Contemplaba uno de los lugares de nacimiento de una secta que había subsistido durante quinientos años y era mucho más extraño que estar a la sombra del más antiguo de los templos de Roma. Decir que el cristianismo ha dado forma al paisaje físico y cultural de Europa durante dos mil años, tan implacable como un glaciar, tan despiadado como el choque de dos placas tectónicas, era afirmar una obviedad estúpida. Pero aunque la evidencia me había rodeado toda la vida, sólo ahora —cuando el legado de esos milenios empezaba a parecerme cada vez más grotesco— llegaba a entender realmente su significado. Arcanas disputas teológicas entre personas tan ajenas a mí como los antiguos egipcios habían transformado todo el continente —cierto es que junto a miles de fuerzas puramente políticas y económicas— y, sin embargo, a uno u otro nivel, también habían modulado el desarrollo de prácticamente cualquier actividad humana, desde la arquitectura hasta la música, desde el comercio hasta la guerra.
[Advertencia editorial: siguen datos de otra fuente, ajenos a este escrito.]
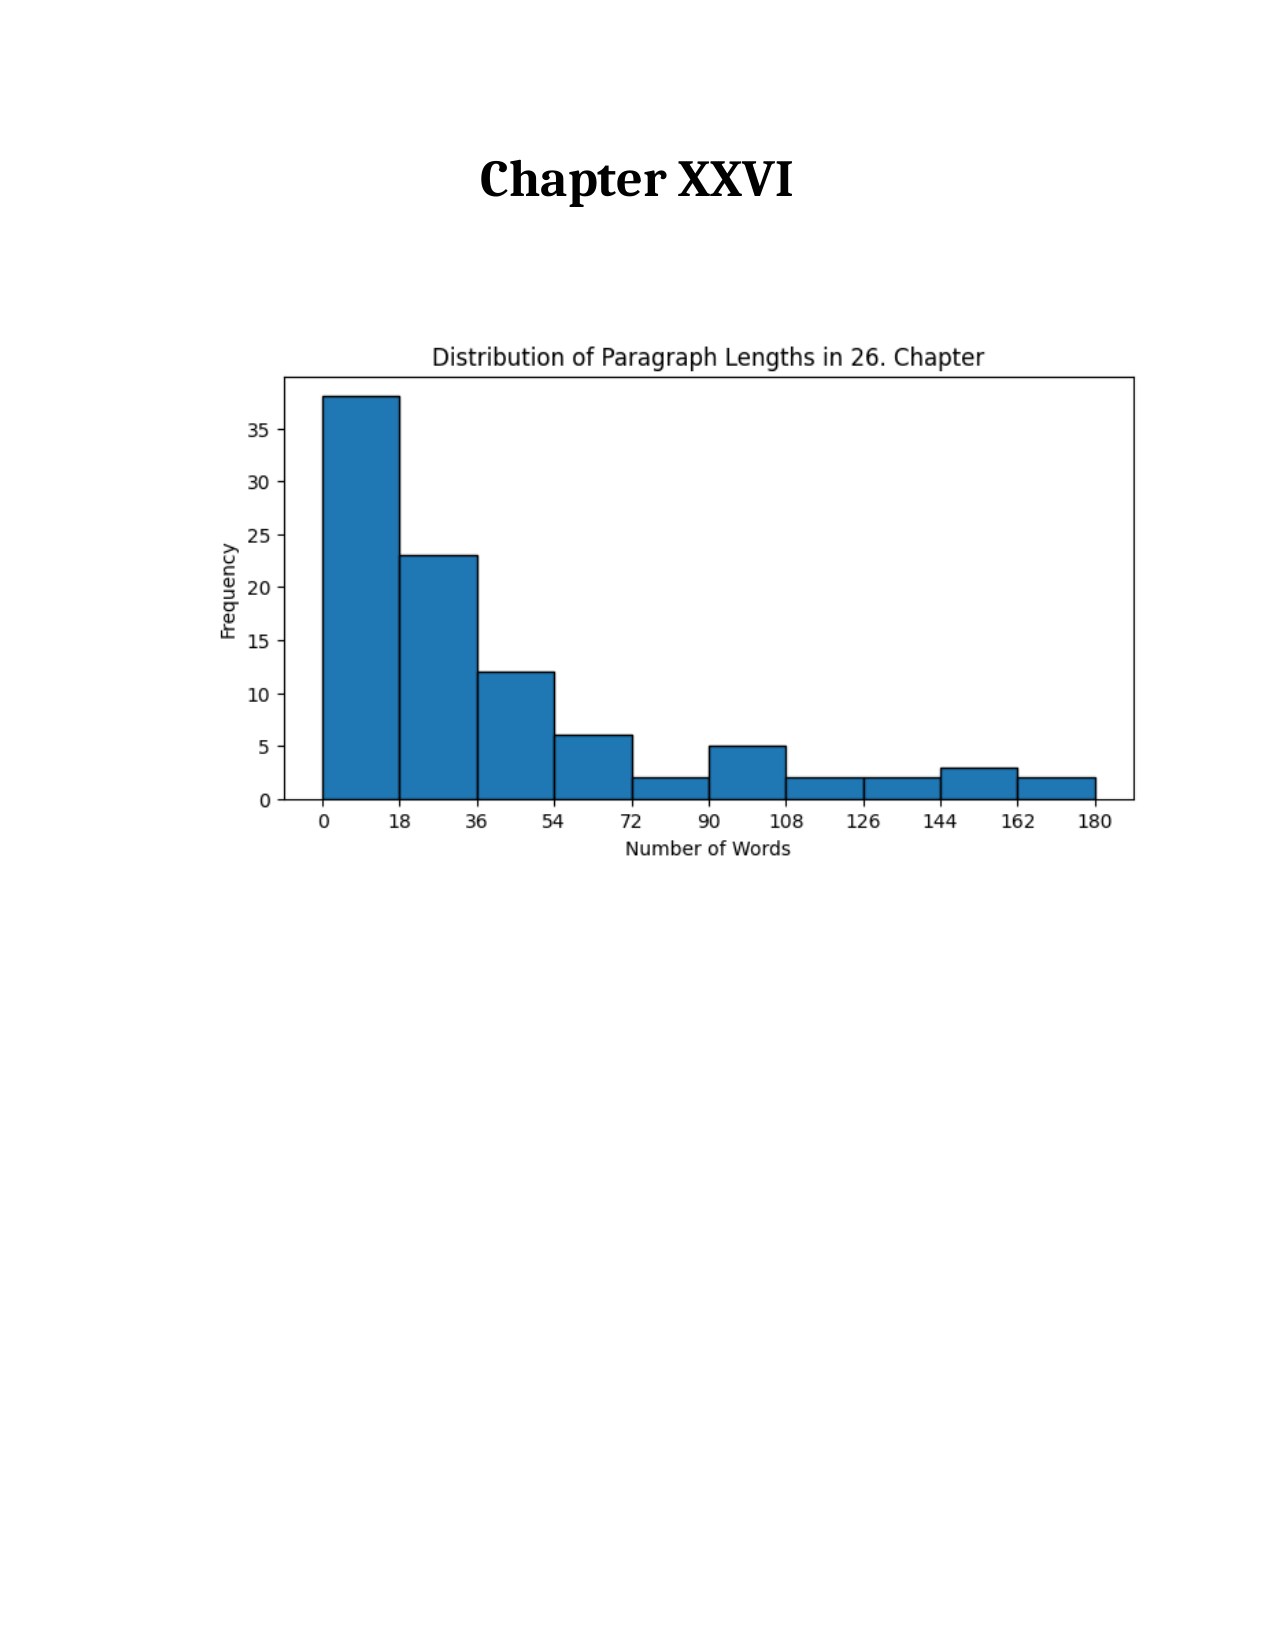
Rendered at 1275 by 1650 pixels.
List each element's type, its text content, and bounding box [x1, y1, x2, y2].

text Chapter XXVI [187, 150, 1087, 309]
picture [206, 333, 1146, 872]
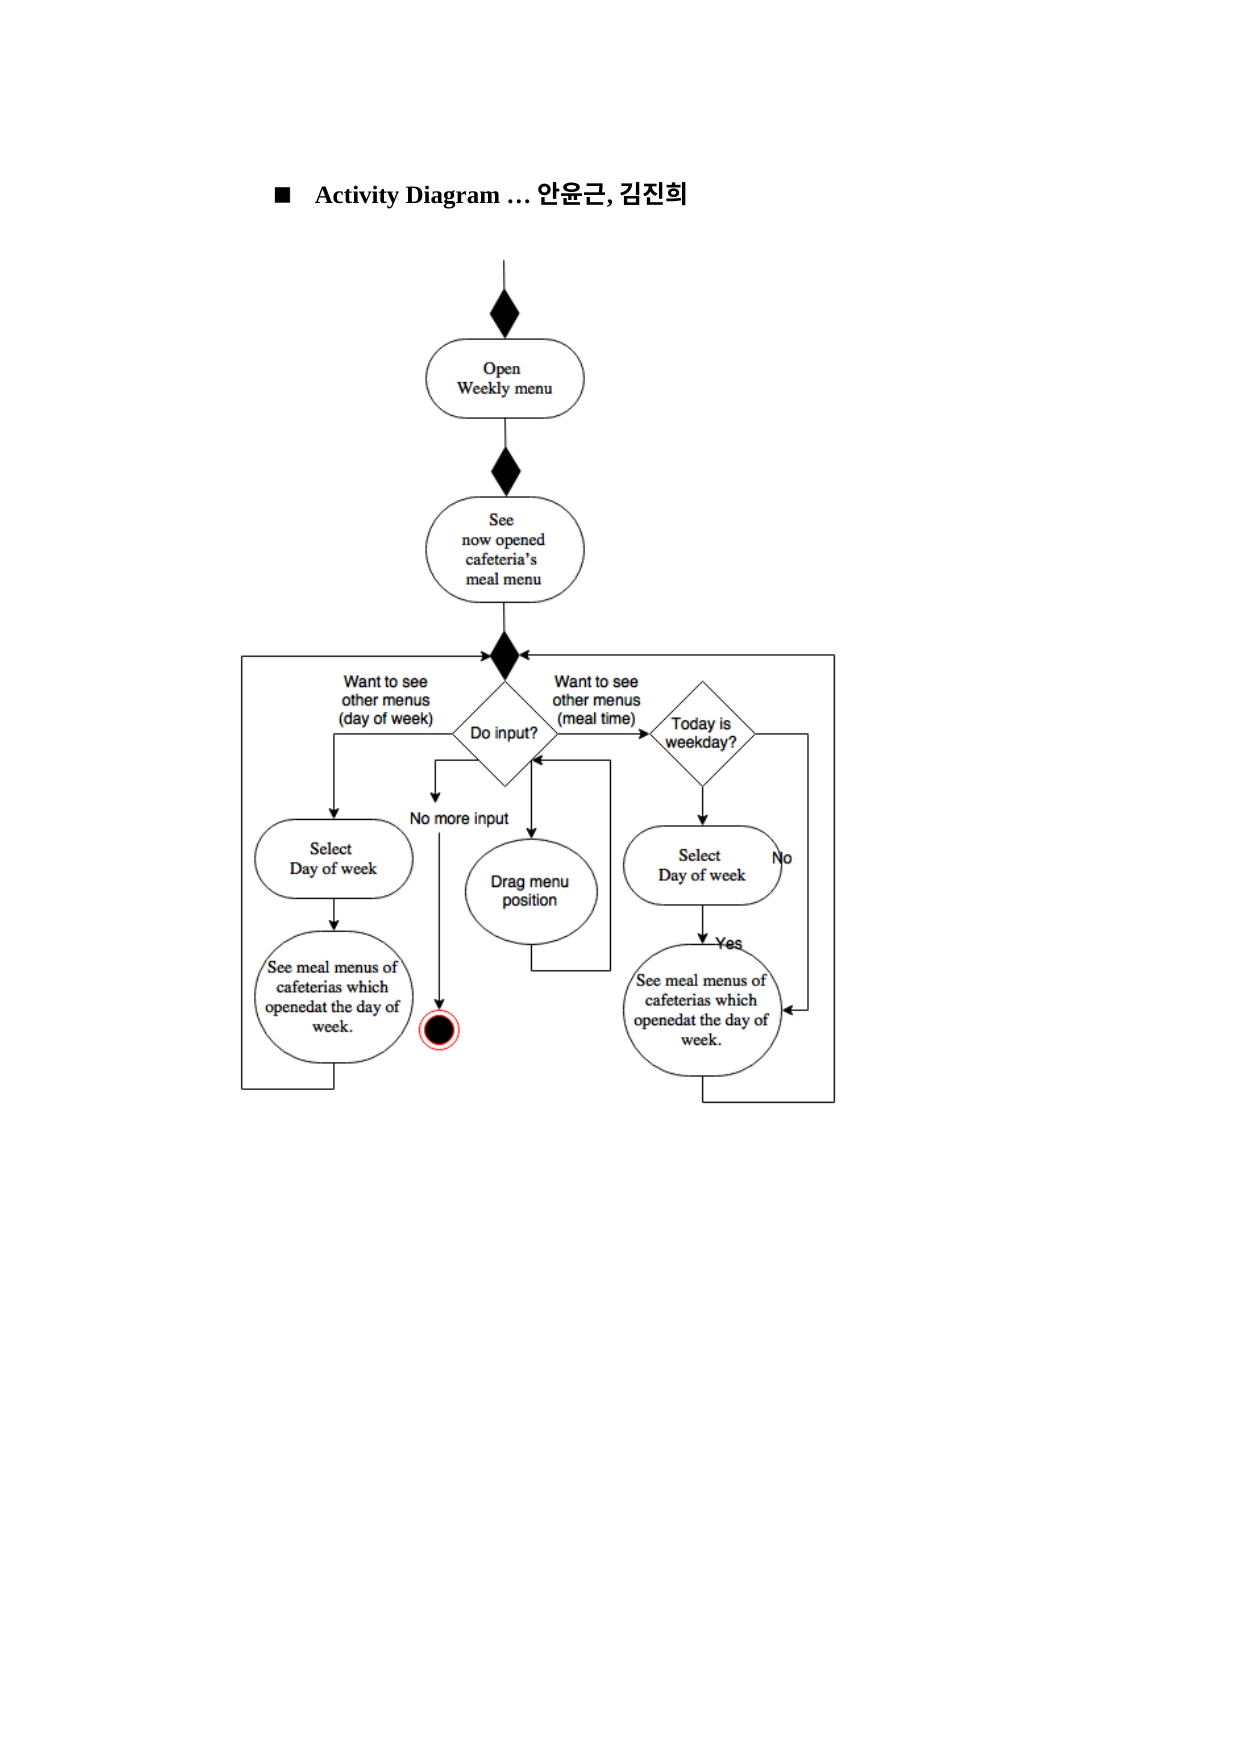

No había motivos para pensar que el proceso se hubiese detenido. El hecho de que los Alpes no siguieran elevándose no significaba que se hubiera acabado la geología.
—¿Desea saber más? —me preguntó el software guía.
—No, a no ser que puedas decirme el término para expresar un miedo patológico a las catedrales.
El software dudó un instante antes de contestar con una impecable lógica difusa:
—Hay catedrales a lo largo y ancho de Europa. ¿En qué catedrales en concreto estaba pensando?
Los colegas de De Angelis me facilitaron el nombre de la empresa de taxis que había utilizado para su trayecto desde el banco al aeropuerto, lo último que había pagado con la tarjeta de crédito de la empresa. Había hablado por teléfono con la directora desde Milán y cuando volví al hotel tenía un mensaje suyo con el nombre del conductor del trayecto en cuestión. Estaba lejos de ser la última persona que había visto a De Angelis con vida, pero posiblemente era la última que la vio antes de que la persuadieran, por los medios que fuera, para llevar el icono a Viena. Tenía que ir a trabajar a la estación esa noche a las nueve. Comí deprisa y volví a salir al frío. Los únicos taxis que había en la puerta del hotel eran de la competencia. Me fui andando.
Encontré a Phan Anh Tuan tomando café en una esquina del recinto. Después de un breve intercambio en alemán me preguntó si prefería hablar en francés y cambié agradecido. Me contó que había sido estudiante de ingeniería en Berlín oriental cuando cayó el Muro.
—Mi intención siempre fue encontrar la manera de terminar la carrera y volver a casa. Pero no sé por qué acabé liándome con otras cosas.
Se quedó mirando la calle helada y oscura como distraído.
Puse una foto de De Angelis en la mesa delante de él. La miró un buen rato, concentrado.
—No, lo siento. No llevé a esta mujer a ninguna parte
No tenía muchas esperanzas. Aun así, habría estado bien averiguar algún detalle, por nimio que fuera, sobre su estado de ánimo. Si fue tarareando «We're in the Money» todo el camino hasta el aeropuerto, por ejemplo.